La palabra arrendar tiene dos significados: el primero hace referencia a la cesión de un bien para que otra persona lo disfrute por un período determinado a cambio de un precio mensual. El segundo describe la acción de domesticar a un caballo, o a una yegua, para que obedezca a las riendas y se deje montar. En mi familia la segunda acepción era la más utilizada, en especial por mi papá y mi hermano, ambos veterinarios y buenos jinetes. Mi papá no solo usaba esta palabra para referirse a los animales, también lo hacía para hablar de mí. Muchas veces me repitió una frase que al principio me enojaba y que ahora he resignificado y me llena de orgullo: hija, me quedaste muy mal arrendada. Esta semana leí Indomable, el súper exitoso libro de Glennon Doyle. Ella empieza su historia hablando de chitas domesticadas y yo nunca he visto una chita, pero en la manera en que ella narra su historia y en las palabras que me decía mi papá encontré un punto común entre especies:

De una yegua bien arrendada se espera obediencia, control y el brío suficiente para enfrentar los obstáculos del camino sin poner en peligro al jinete. Recuerdo una yegua, de nombre Silesia, que como yo quedó mal arrendada: no le gustaba la silla y había que cansarla para que no pusiera problema. Quien se montara en ella tenía que librar una batalla contra su boca testaruda, que escupía el freno, y contra su cuello, que se doblaba sin tregua tratando siempre de ir en la dirección contraria a la que le indicaba la rienda. Las yeguas bien arrendadas no son como Silesia, ni como yo. Hacen lo que se les ordena. Confían más en el jinete que en su instinto. Son dóciles a pesar de tener en ellas la fuerza para desbocarse y mandar a volar de un salto a quién tengan sentado sobre su lomo. Esperan pacientemente a que las ensillen, se resignan a la cincha apretada y al hierro en la boca. Se comportan bien y después de la faena son recompensadas con un buen baño y un balde de aguadulce. 

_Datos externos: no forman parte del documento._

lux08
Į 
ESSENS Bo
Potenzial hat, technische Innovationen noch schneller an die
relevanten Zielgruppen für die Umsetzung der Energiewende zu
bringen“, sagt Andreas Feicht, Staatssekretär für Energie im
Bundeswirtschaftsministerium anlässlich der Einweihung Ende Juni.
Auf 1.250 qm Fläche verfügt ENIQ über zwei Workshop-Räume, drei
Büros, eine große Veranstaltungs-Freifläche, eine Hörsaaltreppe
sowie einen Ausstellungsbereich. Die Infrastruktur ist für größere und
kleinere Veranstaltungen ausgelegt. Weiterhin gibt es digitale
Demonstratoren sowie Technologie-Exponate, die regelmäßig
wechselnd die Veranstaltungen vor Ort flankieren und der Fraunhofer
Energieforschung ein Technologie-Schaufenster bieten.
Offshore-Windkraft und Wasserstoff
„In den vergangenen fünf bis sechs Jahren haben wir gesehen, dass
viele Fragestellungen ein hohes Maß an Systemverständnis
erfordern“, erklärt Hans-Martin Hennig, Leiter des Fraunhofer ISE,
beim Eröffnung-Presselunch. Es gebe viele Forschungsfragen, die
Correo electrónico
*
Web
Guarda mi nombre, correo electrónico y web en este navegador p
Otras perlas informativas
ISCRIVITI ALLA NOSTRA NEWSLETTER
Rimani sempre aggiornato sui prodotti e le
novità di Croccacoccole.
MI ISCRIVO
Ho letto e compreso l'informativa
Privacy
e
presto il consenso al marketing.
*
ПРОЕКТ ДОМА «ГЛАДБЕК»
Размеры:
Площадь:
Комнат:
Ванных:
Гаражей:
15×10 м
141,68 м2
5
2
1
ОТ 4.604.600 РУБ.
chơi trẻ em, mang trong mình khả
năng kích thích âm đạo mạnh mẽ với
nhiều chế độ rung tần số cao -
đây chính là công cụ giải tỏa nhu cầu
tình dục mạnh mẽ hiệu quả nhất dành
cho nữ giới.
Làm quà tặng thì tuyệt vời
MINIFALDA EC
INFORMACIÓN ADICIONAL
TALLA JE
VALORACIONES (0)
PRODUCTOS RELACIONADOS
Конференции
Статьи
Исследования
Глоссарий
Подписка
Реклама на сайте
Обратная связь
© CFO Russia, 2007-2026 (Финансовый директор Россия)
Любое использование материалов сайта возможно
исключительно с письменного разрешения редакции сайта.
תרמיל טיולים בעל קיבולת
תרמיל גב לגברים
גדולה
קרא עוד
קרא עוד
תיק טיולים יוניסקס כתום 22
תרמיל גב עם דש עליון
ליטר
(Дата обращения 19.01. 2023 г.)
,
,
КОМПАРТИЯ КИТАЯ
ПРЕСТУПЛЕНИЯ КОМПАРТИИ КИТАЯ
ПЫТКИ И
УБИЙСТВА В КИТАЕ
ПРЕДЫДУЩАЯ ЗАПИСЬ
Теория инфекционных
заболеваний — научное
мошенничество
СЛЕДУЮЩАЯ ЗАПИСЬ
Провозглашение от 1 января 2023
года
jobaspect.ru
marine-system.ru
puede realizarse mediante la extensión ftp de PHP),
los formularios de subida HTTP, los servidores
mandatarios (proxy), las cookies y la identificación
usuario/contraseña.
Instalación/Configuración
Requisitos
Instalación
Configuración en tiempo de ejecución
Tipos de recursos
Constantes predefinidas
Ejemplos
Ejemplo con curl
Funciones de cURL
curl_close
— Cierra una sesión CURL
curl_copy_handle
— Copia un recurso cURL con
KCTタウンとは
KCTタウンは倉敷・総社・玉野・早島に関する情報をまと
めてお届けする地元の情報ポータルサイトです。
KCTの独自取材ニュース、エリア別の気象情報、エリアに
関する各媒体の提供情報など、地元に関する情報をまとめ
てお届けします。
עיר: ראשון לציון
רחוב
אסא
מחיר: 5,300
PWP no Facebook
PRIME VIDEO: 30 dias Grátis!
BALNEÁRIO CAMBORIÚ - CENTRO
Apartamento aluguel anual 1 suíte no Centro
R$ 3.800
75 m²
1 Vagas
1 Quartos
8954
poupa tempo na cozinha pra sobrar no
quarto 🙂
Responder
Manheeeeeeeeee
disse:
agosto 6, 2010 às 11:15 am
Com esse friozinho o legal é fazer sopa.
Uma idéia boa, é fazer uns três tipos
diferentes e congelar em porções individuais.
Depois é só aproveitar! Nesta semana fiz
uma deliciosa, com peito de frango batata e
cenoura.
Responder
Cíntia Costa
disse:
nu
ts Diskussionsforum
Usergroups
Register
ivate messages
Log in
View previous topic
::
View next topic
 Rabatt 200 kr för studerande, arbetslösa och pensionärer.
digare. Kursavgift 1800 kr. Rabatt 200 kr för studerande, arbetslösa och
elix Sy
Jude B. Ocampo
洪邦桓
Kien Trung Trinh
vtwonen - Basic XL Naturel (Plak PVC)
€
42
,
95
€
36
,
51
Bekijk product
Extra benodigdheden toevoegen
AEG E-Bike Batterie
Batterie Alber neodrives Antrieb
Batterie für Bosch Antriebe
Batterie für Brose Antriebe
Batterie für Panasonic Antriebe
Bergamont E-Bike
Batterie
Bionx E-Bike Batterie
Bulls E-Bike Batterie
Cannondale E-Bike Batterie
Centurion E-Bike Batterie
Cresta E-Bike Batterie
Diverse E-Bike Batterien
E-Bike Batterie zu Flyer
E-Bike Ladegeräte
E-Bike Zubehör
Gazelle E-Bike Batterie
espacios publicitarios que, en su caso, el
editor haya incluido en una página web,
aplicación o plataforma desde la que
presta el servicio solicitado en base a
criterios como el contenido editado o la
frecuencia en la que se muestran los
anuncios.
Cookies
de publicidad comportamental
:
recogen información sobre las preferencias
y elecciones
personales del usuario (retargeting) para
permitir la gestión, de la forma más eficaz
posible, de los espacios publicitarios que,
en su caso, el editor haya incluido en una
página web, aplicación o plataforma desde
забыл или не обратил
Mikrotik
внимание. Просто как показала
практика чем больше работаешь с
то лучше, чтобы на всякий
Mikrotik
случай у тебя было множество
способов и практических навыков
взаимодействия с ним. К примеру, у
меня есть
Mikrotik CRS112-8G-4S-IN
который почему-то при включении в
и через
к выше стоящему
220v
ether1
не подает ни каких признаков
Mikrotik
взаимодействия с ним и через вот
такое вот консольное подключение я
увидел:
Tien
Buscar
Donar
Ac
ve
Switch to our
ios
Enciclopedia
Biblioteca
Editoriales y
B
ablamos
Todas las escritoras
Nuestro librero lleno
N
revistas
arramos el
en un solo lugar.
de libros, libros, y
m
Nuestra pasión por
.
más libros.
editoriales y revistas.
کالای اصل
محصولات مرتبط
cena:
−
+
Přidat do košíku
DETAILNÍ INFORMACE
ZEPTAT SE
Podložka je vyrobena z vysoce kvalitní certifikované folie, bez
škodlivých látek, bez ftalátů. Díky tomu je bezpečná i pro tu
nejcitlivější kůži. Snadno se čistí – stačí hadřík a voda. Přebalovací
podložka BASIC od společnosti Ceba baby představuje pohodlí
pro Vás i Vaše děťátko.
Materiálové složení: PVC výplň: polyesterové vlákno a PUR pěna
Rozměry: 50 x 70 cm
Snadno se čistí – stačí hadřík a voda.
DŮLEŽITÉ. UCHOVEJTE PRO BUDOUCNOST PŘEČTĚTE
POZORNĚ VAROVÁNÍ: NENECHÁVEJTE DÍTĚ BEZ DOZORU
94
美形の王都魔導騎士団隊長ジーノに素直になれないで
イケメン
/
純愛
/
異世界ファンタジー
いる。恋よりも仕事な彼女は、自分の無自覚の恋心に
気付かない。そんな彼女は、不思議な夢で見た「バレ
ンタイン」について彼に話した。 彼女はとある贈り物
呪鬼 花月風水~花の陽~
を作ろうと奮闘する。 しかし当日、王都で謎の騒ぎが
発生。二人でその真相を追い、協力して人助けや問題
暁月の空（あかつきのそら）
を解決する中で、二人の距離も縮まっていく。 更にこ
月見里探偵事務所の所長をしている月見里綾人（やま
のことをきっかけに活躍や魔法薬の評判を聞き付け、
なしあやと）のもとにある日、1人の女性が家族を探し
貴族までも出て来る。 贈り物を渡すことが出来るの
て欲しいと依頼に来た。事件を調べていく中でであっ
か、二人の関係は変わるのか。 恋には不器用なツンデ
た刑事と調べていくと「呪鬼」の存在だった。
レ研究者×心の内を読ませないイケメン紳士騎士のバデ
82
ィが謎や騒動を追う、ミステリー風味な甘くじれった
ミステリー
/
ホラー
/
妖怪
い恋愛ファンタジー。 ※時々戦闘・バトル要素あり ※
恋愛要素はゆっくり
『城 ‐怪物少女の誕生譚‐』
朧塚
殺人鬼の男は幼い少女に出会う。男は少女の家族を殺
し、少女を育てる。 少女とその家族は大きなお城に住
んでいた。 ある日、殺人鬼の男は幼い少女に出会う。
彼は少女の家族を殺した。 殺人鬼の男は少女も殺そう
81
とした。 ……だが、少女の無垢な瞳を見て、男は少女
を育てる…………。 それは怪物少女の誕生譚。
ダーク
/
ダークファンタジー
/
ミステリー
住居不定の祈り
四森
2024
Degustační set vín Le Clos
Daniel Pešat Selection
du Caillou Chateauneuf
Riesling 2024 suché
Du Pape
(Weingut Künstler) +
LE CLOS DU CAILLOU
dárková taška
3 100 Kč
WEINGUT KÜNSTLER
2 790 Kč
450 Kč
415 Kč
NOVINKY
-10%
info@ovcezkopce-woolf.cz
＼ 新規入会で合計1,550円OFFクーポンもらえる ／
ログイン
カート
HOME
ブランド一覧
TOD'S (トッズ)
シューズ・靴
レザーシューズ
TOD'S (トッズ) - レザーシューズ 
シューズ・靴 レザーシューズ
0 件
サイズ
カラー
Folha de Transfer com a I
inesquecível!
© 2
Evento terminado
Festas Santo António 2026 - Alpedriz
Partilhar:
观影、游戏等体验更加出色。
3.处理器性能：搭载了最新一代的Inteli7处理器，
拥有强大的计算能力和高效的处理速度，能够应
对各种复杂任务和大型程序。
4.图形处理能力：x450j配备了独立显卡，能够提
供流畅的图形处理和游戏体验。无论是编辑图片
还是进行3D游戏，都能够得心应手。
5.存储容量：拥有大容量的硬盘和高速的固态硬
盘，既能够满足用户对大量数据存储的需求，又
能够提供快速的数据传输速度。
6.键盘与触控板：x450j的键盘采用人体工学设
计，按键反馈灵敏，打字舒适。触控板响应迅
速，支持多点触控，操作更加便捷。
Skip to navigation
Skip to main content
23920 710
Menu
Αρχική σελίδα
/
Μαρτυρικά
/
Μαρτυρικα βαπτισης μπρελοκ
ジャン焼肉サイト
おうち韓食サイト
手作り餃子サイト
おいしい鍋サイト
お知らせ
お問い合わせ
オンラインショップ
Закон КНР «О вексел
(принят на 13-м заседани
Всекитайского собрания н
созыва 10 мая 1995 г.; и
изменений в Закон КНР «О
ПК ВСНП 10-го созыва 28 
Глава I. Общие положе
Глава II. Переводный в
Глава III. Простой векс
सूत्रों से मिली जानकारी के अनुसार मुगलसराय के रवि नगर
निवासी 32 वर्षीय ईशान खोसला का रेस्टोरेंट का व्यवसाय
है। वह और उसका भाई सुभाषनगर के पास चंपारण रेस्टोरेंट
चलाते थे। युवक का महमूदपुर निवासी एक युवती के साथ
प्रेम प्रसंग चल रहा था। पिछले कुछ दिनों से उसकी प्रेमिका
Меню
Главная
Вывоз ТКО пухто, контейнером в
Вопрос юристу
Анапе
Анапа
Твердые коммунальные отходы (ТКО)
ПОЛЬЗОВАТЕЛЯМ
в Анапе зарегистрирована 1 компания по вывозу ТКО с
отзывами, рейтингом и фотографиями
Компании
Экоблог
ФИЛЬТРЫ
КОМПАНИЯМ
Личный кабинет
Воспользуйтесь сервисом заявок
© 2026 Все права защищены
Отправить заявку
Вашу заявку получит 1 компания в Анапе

Todos quieren a las yeguas mansas, confían en ellas para subir a los jinetes más inexpertos. Los niños descubren, en los paseos tranquilos a lomo de las yeguas dóciles, el lugar que ocupan en el mundo. Las yeguas mal arrendadas son peligrosas, traicioneras, les gusta morder y patear. Conocen su naturaleza y la defienden con ímpetu. Para amansar a las yeguas bravas es usual que las dejen un tiempo sin agua y sin comida. Es una estrategia cruel que busca debilitar sus cuerpos y engañar a sus instintos para que renuncien a su fuerza y cedan ante el deseo de sus amos. Con el tiempo casi todas las yeguas aprenden a comportarse y a conformarse con la vida del establo. Las que quedan mal arrendadas nunca aprenden; nunca se acostumbran. 

Ser una yegua mal arrendada es difícil. No servimos para lo que nos han dicho que debemos hacer y constantemente nos lo recuerdan. Debemos esquivar muchos lazos y si por error, o exceso de confianza, caemos en uno, jalamos con fuerza para romperlo aunque esto signifique herirnos la piel. La vida por fuera del establo es dura: hay que caminar largos trayectos para encontrar agua, a veces el pasto no crece lo suficiente y hay que aprender a comer de todos los frutos para sobrevivir. Resistir el arrendamiento puede parecer un proceso solitario, en especial si eres la primera de la manada en no querer llevar la silla. Sin embargo, la sensación de soledad es solo una apariencia: cuando logramos levantar la cabeza que la rienda mantenía agachada vemos que a lo lejos se dibujan las siluetas de otras yeguas que viven libres en la pastura. Nos acercamos a ellas y ellas nos reconocen; llegó otra que se atrevió a saltar el alambrado. En esa manada encontramos refugio,  sabiduría y la certeza de que elegimos bien el camino. Las mal arrendadas son las yeguas más valientes.